Extract to read:
Who Needs to Register for Corporate Tax in the UAE?
Almost every business in the UAE must register for corporate tax. This includes mainland companies, free zone companies, and individuals carrying on a business with total turnover above AED 1 million a year. Registration is mandatory even if your taxable income is below the AED 375,000 threshold, or your free zone income is taxed at 0%.
The short answer: who must register
You must register for UAE corporate tax if you are:
- A company incorporated in the UAE, mainland or free zone
- A free zone company, including one that qualifies for the 0% rate
- An individual carrying on a business in the UAE with total turnover above AED 1 million in a calendar year
- A foreign company that is effectively managed and controlled in the UAE, or that has a permanent establishment or taxable presence here
Registration is a separate obligation from paying tax. Many businesses that owe no tax at all still have to register and file.
UAE companies, mainland and free zone
Every juridical person resident in the UAE is within the corporate tax regime and must register. There is no minimum size or income level that exempts a company from registering. A company with modest profits, or even a loss, still registers and files an annual return.
Free zone companies
A common misunderstanding is that a free zone licence means no corporate tax and no paperwork. It does not. Free zone companies must register and file like any other company. A Qualifying Free Zone Person can access a 0% rate on its qualifying income if it meets all the conditions, but that is a benefit applied inside the regime, not a reason to skip registration.
Individuals and sole proprietors
Individuals are only brought into the regime when they carry on a business. The test is turnover: if your total turnover from business or commercial activities in the UAE exceeds AED 1 million in a Gregorian calendar year, you must register.

Extracted records:
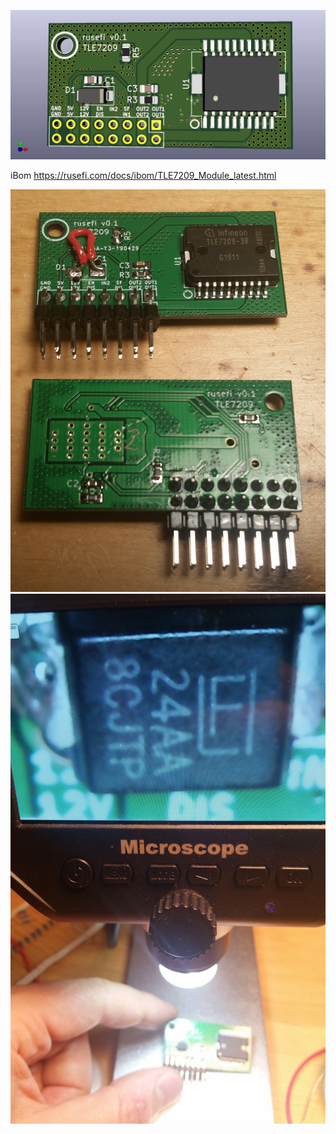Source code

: ![image](TLE7209_Module.jpg)

iBom https://rusefi.com/docs/ibom/TLE7209_Module_latest.html

![image](TLE7209_works_with_jumper_wire.jpg)
![image](TLE7209_diode.jpg)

Exercise:
According to the text on UAE corporate tax registration, what turnover level requires an individual carrying on a business to register? Rely only on the text about UAE corporate tax registration, not on the records.

Solution to this task:
Total turnover from business activities in the UAE above AED 1 million in a calendar year.